CONSIDER THE FULL PICTURE. To honestly assess which property is the one for you, you need to calculate all the features that count and see how they compare. For example, what about your hotel's business center? Is it a real resource with a knowledgeable and handy staff that can help you get those last-minute tasks done on time? Or is it merely an unstaffed space with a phone and a couple of old PCs? Along with the hotel's "inside" costs/savings, don't overlook the all-important outside costs/savings. So, if you are staying at some distance from your meeting site to save money, you need to factor in your commuting costs to come and go from that site. Overall, I find that the best way to capitalize a business trip is to make sure my agenda is full. There is always someone who deserves a visit, a lunch, or a colleague in town who's worth an internal one-on-one. It doesn't save money or time, but in so doing your investment of time advances your business objectives and perhaps you learn something in the process.
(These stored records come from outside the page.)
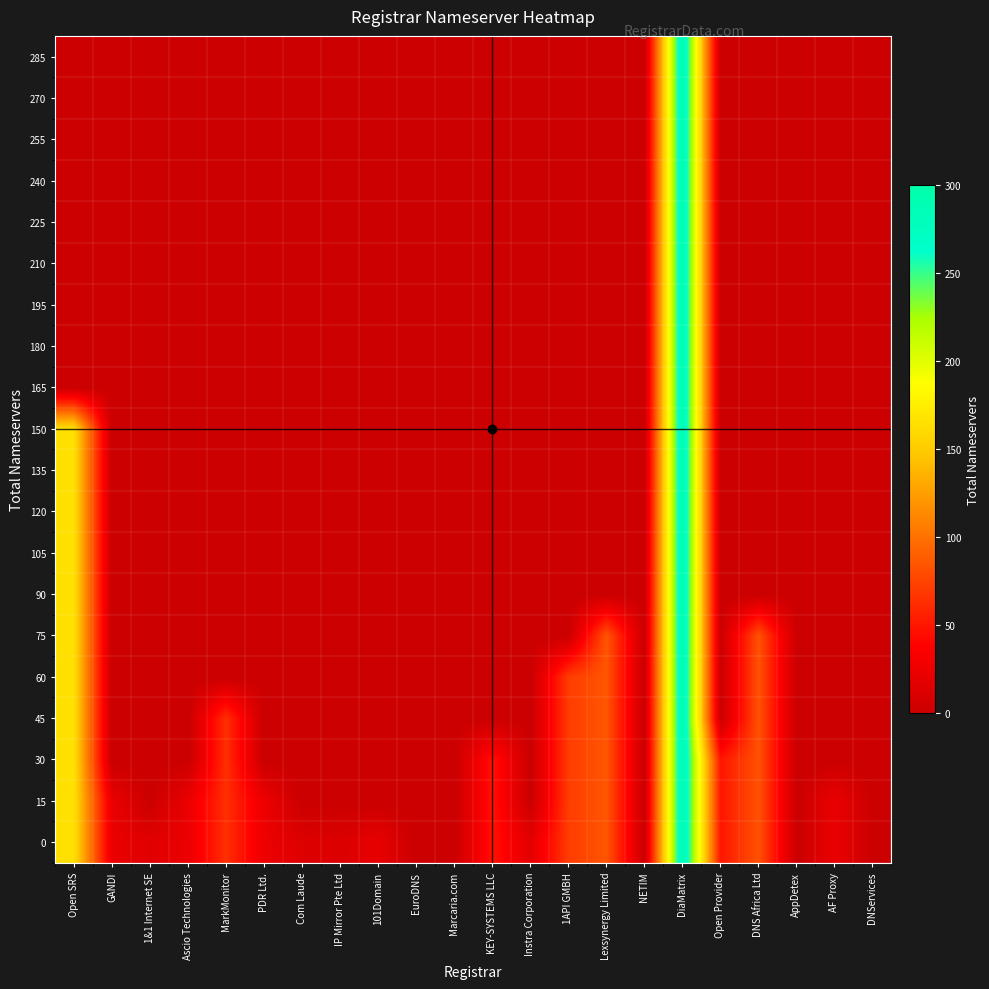

Which category has the highest value across all series?

DiaMatrix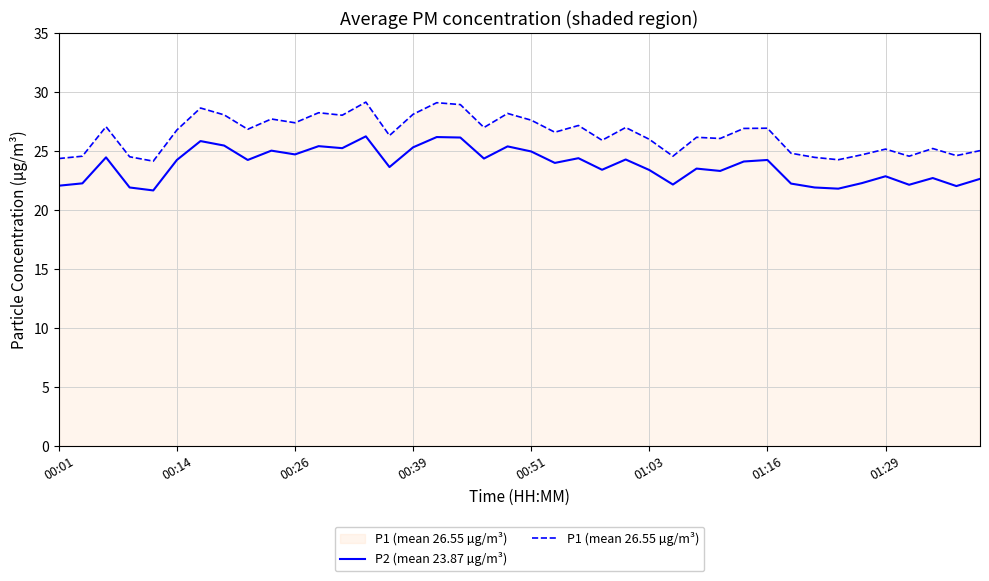

What is the greatest value displayed?

29.1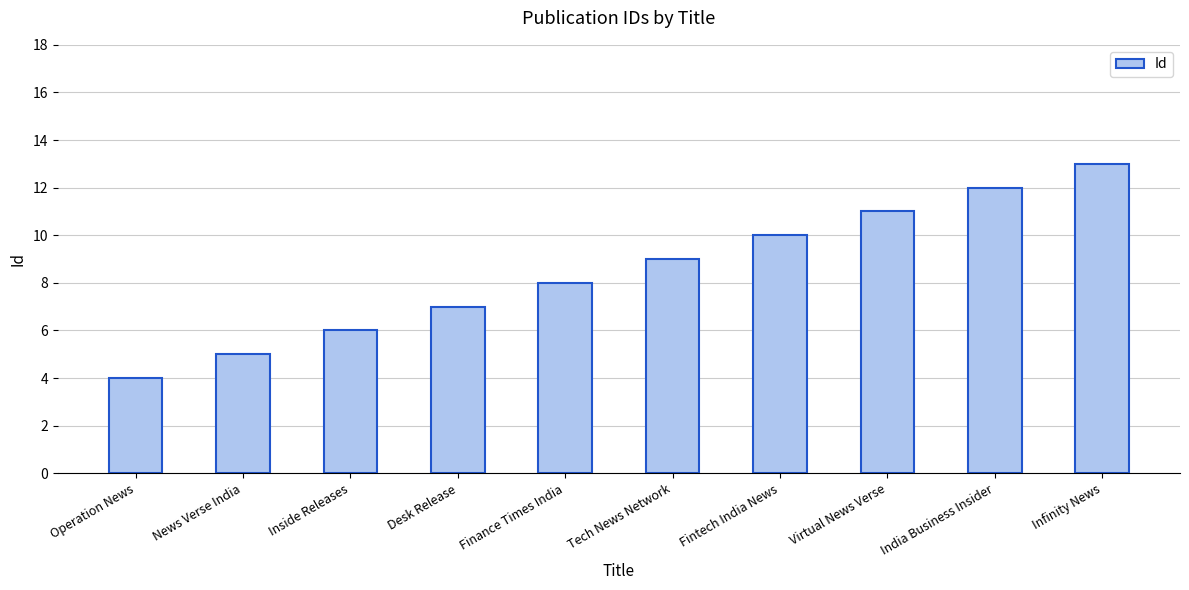

What is the smallest value displayed?

4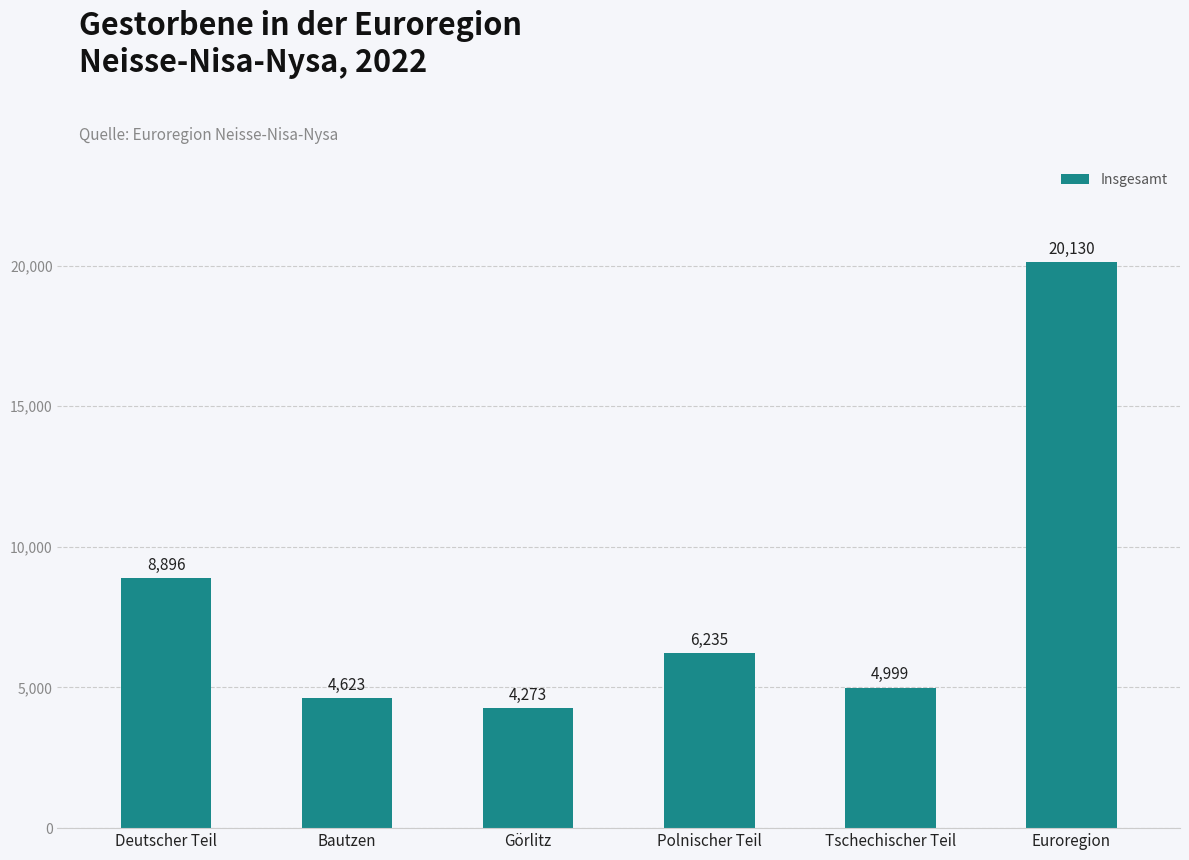

Approximately how many times larger is the value at Polnischer Teil compared to Bautzen?

1.3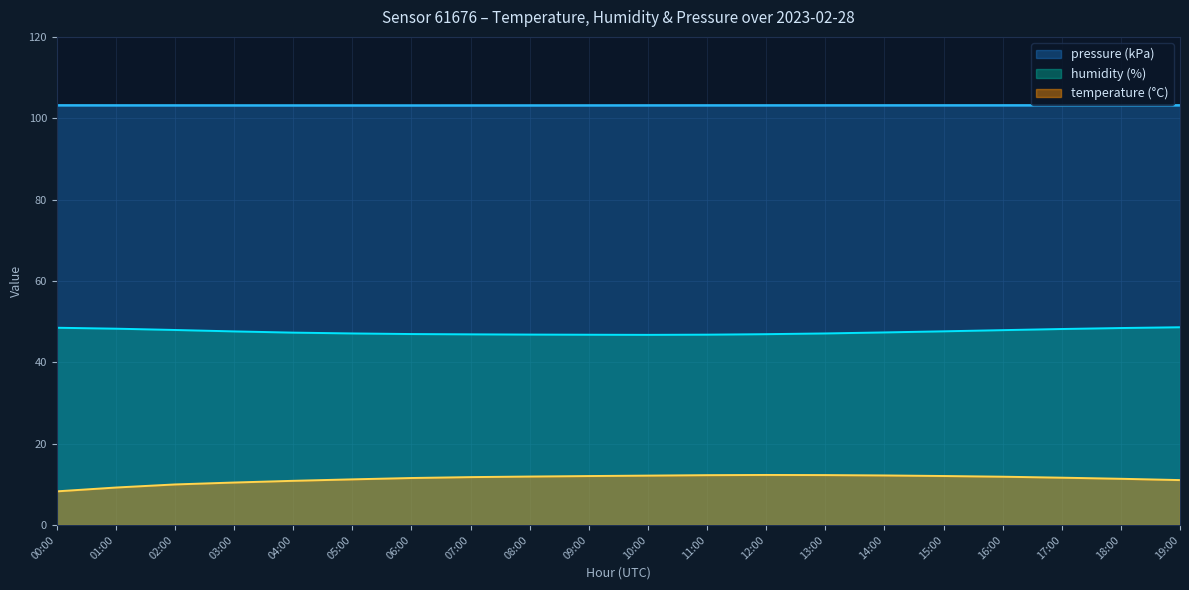

Rank the series by their maximum value, from lowest to highest.

temperature (°C), humidity (%), pressure (kPa)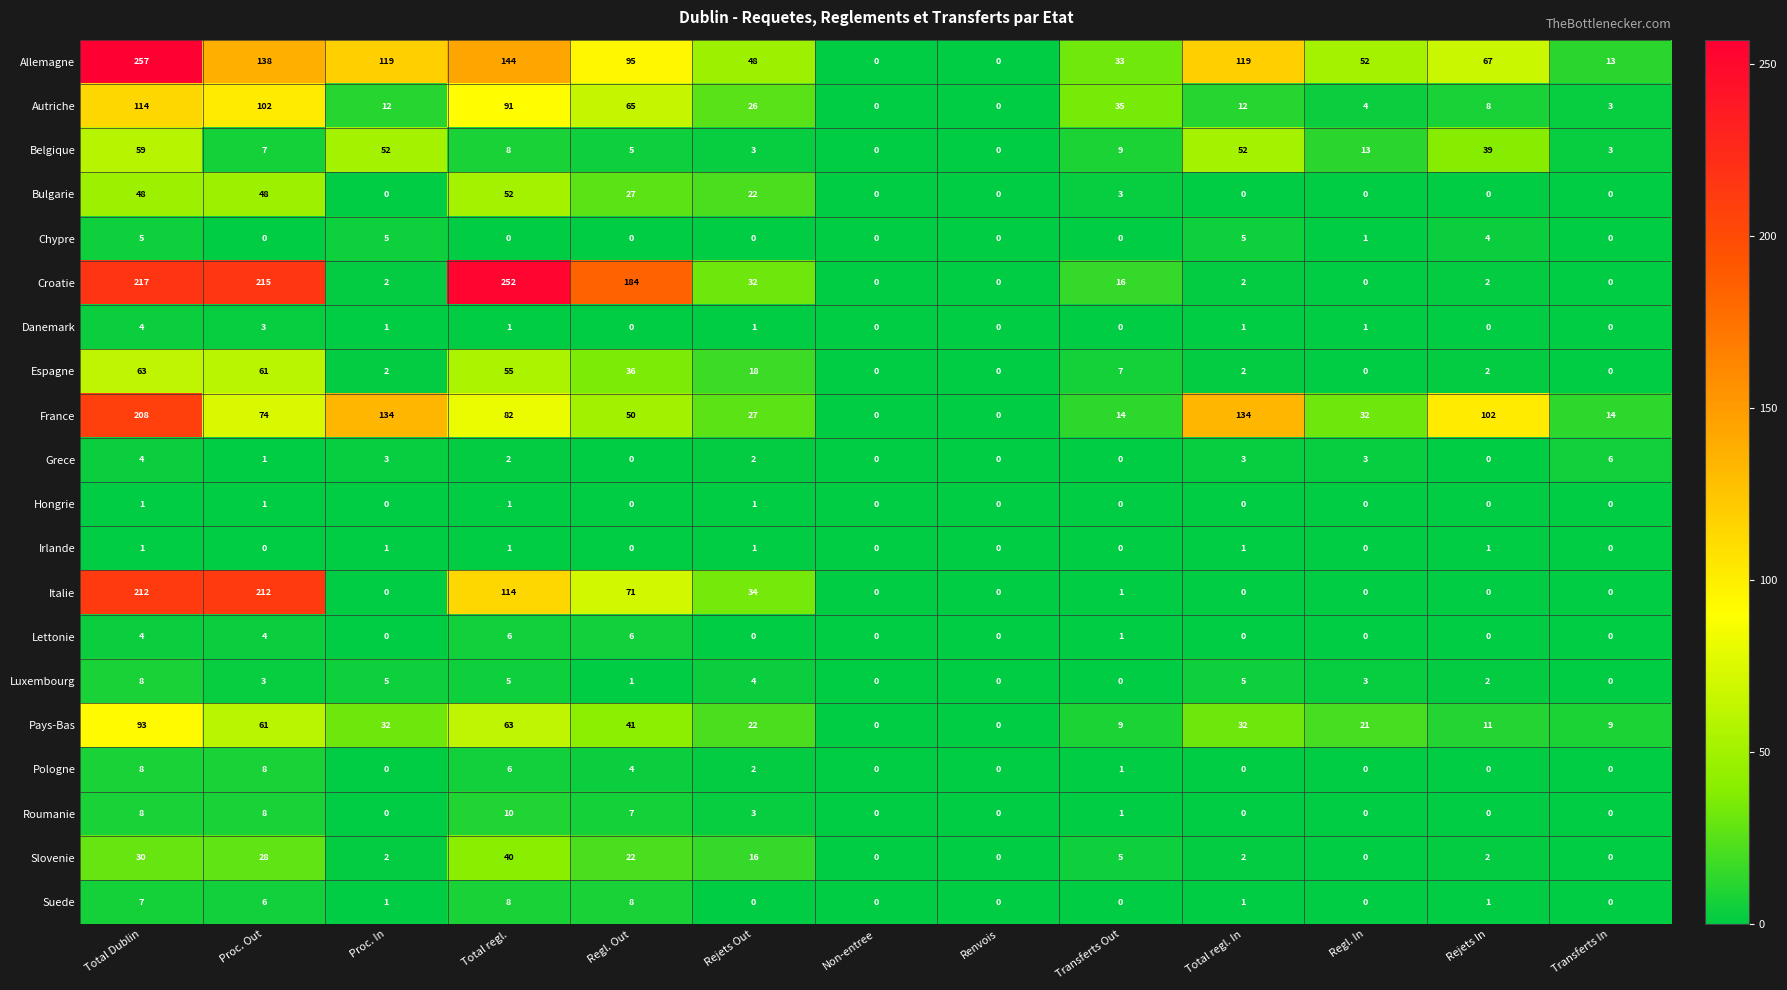

True or false: Croatie has a value of 252 at Total regl..

True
DON'T BE AFRAID TO ASK. Once I've arrived at my hotel, my first priority is to check on what upgrades are available. But you do have to ask. Once you check in, be sure to inspect your room before you unpack. Before I do anything, I always run down a quick checklist. I make sure the a/c (or heat) actually works. Are the linens clean? What about the bathroom? Is the room near the ice machine or a noisy elevator? Did they put me next to the bar when I'm planning an early snooze because I have to be up at the crack of dawn? Maybe I specified nonsmoking and they put me in a room that is obviously not. Whatever the reason for dissatisfaction, real road warriors won't hesitate to request another room.
One other thing. if you know you're going to arrive at the hotel late, make sure you guarantee the room to your credit card. Whatever happens, you know you'll have a place to sleep when you finally arrive.